The Graylog Marketplace is the central directory of add-ons for Graylog. It contains plugins, content packs, GELF libraries and more content built by Graylog developers and community members.

../../_images/marketplace.png

Users

“Who will use the solution?”

The most important user-related factor to consider is the number of users. If the number is large, or if many users will be querying the data simultaneously, you may want to take that into consideration when designing an architecture.

The users’ level of skill should be considered. Less technical users may require more pre-built content, such as dashboards. They may also require more training.

Consideration should also be paid as to what event sources each user group should have access. As in all questions of access control, the principle of least privilege should apply.

Some typical user groups include:

  • Security Analysts
  • Engineers
  • Management
  • Help Desk

Retention

“How long will you keep the data?”

A key question when planning your log management system is log retention. There are two ways event log data may be retained, online or archived. Online data is stored in Elasticsearch and is searchable through the Graylog GUI. Archived data is stored in a compressed format, either on the Graylog server or on a network file share. It is still searchable, via GREP for example, but must be reconstituted in Graylog in order to be searchable through the GUI again.

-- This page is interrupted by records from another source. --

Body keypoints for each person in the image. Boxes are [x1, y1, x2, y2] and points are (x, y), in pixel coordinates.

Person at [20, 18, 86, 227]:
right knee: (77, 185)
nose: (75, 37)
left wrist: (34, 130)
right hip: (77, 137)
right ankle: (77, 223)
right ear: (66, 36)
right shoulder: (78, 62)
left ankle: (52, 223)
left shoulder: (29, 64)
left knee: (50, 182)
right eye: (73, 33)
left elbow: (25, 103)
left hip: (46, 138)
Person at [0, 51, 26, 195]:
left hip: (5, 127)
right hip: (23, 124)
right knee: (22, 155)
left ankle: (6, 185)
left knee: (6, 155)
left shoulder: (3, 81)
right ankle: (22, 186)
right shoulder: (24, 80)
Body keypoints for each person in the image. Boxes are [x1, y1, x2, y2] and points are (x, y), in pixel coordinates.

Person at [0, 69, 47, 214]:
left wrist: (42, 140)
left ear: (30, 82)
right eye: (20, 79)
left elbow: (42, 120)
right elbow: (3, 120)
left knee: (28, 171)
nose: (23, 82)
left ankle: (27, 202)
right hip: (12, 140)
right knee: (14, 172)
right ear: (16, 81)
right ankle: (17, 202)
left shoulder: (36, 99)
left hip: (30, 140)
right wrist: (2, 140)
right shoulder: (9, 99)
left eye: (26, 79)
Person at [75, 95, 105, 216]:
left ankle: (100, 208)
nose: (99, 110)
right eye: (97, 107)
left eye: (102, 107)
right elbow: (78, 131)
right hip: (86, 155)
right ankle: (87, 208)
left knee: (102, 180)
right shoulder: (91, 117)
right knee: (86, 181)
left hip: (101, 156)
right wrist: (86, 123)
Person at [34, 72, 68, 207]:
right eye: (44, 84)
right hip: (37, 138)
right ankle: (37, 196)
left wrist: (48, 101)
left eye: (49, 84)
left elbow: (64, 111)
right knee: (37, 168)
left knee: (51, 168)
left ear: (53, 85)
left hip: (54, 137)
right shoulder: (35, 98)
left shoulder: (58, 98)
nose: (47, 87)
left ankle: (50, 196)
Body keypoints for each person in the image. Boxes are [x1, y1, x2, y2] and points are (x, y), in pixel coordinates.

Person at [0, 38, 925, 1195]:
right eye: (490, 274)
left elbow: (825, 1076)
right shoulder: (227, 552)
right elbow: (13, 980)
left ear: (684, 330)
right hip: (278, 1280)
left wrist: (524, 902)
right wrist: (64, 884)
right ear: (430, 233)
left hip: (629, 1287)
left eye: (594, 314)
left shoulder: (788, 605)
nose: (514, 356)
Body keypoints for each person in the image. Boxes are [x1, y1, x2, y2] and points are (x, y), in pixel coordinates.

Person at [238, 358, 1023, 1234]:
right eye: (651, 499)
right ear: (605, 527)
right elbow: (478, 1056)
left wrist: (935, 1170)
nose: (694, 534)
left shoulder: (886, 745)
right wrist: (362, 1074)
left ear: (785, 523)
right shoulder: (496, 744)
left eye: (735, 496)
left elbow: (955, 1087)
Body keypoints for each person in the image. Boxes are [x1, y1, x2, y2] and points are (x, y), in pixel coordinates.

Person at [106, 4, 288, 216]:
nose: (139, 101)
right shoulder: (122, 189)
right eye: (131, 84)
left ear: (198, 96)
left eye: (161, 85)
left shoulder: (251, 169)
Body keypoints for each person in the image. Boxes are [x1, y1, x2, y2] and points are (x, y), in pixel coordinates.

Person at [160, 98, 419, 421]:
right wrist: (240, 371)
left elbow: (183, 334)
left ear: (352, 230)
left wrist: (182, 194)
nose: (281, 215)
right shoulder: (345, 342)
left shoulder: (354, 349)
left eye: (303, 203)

Some regulatory frameworks require retention of event log data for a proscribed period. In the absence of a clear requirement, the question becomes one of balancing the cost of retention (storage) versus the utility of having historical data. There is no single answer, as each situation is different.

Most Graylog customers retain 30-90 days online (searchable in Elasticsearch) and 6-13 months of archives.

Calculating Storage Requirements

Like most data stores, Elasticsearch reacts badly when it consumes all available storage. In order to prevent this from happening, proper planning and monitoring must be performed.

Many variables affect storage requirements, such as how much of each message is kept, whether the original message is retained once parsing is complete, and how much enrichment is done prior to storage.

A simple rule of thumb for planning storage is to take your average daily ingestion rate, multiply it by the number of days you need to retain the data online, and then multiply that number by 1.3 to account for metadata overhead. (GB/day x Ret. Days x 1.3 = storage req.).

Elasticsearch makes extensive use of slack storage space in the course of it’s operations. Users are strongly encouraged to exceed the minimum storage required for their calculated ingestion rate. When at maximum retention, Elasticsearch storage should not exceed 75% of total space.